Le metamorfosi del salto d’epoca, da una società con mezzi scarsi e con fini certi a una con mezzi iper potenti e fini incerti, rendono urgente aprire una riflessione sulle imprese e dentro le imprese. Per trovare un nuovo equilibrio tra imprese e società. Per una volta occorre essere radicali. Andare alla radice dei problemi che riguardano l’uomo e il suo rapporto con un’economia che sembra destinata a sbattere contro i suoi limiti sociali oltre che ambientali. Usando un’espressione antica occorre ripensare a un nuovo umanesimo industriale. Tenendo assieme i lavori, l’innovazione, il pensiero tecno-scientifico, il potenziale delle nuove macchine intelligenti e la scelta di quale modello d’inclusione sociale intendiamo realizzare. Per lungo tempo l’industrialismo e la fabbrica sono stati sinonimi di una cultura che legava crescita quantitativa e consumo illimitato delle risorse all’idea di progresso. Oggi, il limite ambientale, sociale, demografico e il tema di lavori, è il vero campo ove ripensare il paradigma della crescita e la nostra cassetta degli attrezzi.
Prendo spunto dall’ultimo libro che Antonio Calabrò ha titolato “L’impresa riformista” (Egea - Università Bocconi Editore). Con una visione che traghetta «la morale del tornio» sulla sponda del 4.0. Ritengo che anche in una società dei flussi come l’odierna «la proprietà obblighi» (Max Weber) a concepire l’impresa non solo come una macchina per fare profitti, ma come un’istituzione.
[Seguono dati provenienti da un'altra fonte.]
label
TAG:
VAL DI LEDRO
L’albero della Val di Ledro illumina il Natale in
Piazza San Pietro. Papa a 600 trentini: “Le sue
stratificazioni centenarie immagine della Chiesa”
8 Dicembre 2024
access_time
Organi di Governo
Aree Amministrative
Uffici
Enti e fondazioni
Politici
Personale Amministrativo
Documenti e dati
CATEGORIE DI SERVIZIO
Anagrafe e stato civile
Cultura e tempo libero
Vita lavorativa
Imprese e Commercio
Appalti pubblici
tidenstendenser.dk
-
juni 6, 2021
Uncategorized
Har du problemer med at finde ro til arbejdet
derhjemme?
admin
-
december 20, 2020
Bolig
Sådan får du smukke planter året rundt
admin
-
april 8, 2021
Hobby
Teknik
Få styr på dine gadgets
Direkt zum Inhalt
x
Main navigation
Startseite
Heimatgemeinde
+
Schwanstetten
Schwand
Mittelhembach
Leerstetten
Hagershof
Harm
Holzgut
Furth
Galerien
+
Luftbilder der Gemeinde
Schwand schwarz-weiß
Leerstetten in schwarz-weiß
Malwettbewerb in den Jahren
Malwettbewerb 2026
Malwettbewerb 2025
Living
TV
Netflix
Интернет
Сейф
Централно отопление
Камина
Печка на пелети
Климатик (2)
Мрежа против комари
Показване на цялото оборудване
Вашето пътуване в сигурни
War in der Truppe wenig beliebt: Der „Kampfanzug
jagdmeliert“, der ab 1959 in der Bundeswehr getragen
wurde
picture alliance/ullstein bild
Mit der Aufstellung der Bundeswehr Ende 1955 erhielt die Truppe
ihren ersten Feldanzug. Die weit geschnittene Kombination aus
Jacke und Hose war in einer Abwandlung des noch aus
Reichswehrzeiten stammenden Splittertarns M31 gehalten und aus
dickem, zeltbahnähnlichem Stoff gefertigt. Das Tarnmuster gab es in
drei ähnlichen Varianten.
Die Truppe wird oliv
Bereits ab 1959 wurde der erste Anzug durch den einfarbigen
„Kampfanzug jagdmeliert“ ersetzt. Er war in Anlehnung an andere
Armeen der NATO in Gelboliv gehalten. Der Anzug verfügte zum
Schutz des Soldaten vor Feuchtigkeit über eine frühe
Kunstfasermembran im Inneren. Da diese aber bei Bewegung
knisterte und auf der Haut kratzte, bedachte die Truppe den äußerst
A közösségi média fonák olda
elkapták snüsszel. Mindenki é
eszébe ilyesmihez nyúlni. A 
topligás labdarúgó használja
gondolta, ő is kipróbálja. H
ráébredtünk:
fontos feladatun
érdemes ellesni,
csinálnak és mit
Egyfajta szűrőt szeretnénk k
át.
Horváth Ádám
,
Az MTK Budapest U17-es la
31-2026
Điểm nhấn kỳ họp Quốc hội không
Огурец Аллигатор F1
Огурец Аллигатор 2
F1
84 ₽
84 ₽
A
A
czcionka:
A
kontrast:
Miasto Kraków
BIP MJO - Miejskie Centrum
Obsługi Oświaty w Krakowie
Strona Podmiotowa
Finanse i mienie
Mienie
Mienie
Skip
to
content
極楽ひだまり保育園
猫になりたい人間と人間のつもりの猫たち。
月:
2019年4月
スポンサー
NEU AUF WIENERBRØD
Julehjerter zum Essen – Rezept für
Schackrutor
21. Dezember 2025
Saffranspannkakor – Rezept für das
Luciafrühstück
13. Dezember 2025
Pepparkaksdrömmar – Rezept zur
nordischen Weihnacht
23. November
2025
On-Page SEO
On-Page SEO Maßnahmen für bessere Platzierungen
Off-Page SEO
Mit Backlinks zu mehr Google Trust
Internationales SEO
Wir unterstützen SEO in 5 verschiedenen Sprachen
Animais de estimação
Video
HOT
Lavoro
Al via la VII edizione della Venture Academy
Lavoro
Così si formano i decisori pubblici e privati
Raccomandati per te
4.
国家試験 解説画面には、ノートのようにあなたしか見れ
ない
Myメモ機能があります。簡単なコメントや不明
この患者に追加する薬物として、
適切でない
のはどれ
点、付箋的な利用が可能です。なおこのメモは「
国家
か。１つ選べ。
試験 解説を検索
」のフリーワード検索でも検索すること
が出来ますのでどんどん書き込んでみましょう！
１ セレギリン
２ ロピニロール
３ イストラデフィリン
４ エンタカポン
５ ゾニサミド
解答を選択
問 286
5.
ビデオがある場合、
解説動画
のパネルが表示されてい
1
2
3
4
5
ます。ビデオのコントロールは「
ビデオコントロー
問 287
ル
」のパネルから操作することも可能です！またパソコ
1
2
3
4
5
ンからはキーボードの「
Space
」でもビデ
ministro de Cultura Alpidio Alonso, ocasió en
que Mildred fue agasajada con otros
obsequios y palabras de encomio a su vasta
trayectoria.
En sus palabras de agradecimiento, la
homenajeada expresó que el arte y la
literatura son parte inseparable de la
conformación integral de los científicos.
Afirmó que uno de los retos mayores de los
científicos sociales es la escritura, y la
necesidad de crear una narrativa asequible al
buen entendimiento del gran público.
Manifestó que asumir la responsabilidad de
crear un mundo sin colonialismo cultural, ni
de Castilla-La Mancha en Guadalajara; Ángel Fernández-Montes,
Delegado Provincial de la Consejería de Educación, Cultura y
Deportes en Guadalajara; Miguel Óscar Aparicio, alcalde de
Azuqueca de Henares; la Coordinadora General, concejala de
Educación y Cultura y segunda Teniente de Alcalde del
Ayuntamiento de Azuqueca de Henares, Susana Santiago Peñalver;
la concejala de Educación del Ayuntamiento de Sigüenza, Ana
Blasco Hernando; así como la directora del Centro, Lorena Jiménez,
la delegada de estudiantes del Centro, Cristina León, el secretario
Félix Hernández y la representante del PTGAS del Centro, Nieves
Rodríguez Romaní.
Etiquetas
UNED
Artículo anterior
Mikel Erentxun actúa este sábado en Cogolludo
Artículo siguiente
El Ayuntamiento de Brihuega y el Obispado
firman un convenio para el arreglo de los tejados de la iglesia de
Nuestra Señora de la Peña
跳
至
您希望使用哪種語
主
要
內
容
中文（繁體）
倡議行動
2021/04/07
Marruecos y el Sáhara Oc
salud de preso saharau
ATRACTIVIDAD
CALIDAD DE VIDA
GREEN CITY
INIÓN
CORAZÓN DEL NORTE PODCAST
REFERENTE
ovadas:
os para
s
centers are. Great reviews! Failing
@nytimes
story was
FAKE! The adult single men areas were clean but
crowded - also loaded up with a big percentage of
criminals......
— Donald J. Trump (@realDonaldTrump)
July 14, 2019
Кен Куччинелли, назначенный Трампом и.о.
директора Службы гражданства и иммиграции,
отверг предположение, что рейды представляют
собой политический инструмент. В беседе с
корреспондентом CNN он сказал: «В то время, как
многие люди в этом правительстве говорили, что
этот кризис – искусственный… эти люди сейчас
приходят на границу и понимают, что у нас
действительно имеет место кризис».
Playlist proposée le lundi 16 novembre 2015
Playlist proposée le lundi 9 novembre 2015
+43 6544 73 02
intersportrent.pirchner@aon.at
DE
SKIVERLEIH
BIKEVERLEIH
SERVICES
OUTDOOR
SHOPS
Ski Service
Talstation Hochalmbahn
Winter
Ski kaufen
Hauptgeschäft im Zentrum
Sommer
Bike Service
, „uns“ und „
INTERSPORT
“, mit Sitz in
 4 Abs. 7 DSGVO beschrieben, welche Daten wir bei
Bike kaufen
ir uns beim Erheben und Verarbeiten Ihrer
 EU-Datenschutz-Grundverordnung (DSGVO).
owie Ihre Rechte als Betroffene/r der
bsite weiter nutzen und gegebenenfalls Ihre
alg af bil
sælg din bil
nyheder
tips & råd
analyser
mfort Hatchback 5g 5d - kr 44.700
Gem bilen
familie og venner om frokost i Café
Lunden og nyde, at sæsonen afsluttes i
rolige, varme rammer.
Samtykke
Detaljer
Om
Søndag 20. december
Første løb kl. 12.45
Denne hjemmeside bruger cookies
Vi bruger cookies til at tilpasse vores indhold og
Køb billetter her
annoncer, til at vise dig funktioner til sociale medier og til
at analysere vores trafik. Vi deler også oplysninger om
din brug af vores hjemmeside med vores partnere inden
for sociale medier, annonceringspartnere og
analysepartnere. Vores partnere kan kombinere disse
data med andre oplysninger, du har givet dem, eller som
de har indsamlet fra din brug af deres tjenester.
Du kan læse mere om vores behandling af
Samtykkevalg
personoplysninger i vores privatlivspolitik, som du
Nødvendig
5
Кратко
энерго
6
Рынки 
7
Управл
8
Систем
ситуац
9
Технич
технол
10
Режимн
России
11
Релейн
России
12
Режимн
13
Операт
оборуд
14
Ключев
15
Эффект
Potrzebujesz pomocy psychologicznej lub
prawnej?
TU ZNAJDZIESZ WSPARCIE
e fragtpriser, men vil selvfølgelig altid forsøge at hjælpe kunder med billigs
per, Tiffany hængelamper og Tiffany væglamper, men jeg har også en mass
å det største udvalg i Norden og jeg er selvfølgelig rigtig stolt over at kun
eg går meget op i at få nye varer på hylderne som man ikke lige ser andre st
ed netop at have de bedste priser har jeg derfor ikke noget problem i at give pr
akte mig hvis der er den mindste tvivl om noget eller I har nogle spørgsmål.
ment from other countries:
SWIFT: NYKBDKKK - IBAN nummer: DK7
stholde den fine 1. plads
Anzi, secondo Calabrò, nella crisi politica di oggi una delle poche ancora in campo. L’impresa riformista sta dunque nella società ed è motore di un ripensamento dello sviluppo. Una cellula di comunità per fare società per dirla con Adriano Olivetti. Non è un’oasi in un deserto, un fortilizio in una società ostile: è un organizzatore sociale capace di dare senso alle forme dei lavori e ai rapporti sociali intorno a sé. Una sorta di proiezione pubblica di una comunità operosa composta da imprese, mondo delle autonomie funzionali e delle reti, pezzi di società di mezzo e imprese sociali. Concezione che aggiunge alla funzione dell’impresa come ascensore sociale anche nuovi temi come la sostenibilità.
Nel libro, il vice presidente di Assolombarda, la colloca nella dimensione europea, mediata in Italia dalla vocazione continentale di Milano a fare da interconnessione tra le piattaforme produttive del Paese. Si pone il problema di quanto sarà in grado di incorporare e generalizzare questa visione “riformista” l’ossatura di una nuova generazione di medie imprese cresciuta in questi anni nelle piattaforme territoriali. Faccio notare che dobbiamo però uscire da una retorica (Milano in primis) tutta centrata sul racconto delle eccellenze. Se immettiamo il motto weberiano nella contemporaneità questo diventa «l’innovazione obbliga». Intendendo con ciò la capacità dell’innovazione di produrre senso, valori e lavori per tanti, oltre che valore per pochi. Per capire, basta guardare alle manifestazioni sindacali dei metalmeccanici, al disagio dei rider e alle fibrillazioni nelle reti distributive tipo Amazon. Da qui l’esigenza di forme di rappresentanza che provino a ripensare una formazione collettiva che sia umanistica, in quanto capace di accompagnare le persone a vivere il salto tecnologico con senso e coscienza. Una “disciplina dell’animo” di una cultura della tecnica che re-incorpora il tema della redistribuzione collettiva dei vantaggi esponenziali che potenzialmente l’intelligenza artificiale e le macchine che imparano, potrebbero produrre per tutti.
Non si tratta di postindustriale, anzi, alle imprese italiane servono tecnici, ma tecnici di una cultura in grado di gestire il rapporto con la macchina facendo comunità all’interno della fabbrica e da qui rafforzare la coesione anche nella società. Una cultura dell’impresa riformista che re-incorpori il tema della redistribuzione collettiva di senso e di reddito e dei vantaggi esponenziali che potenzialmente l’intelligenza artificiale e le macchine che imparano, potrebbero produrre per l’umanità. In Italia, per il nostro capitalismo di territorio più che di retoriche postindustriali, c’è bisogno di una cultura d’impresa e di una politica che comprendano quanto oggi l’idea di industria, che non coincide soltanto con il tema del manifatturiero, vada estesa al campo della sostenibilità ambientale, sociale, demografica, del welfare e dell’invecchiamento, della genetica e della medicina personalizzata... È proprio un salto d’epoca e molto dipenderà dal come saremo capaci di lavorare a un patto tra una forte comunità di cura e un’impresa nuovamente riformista.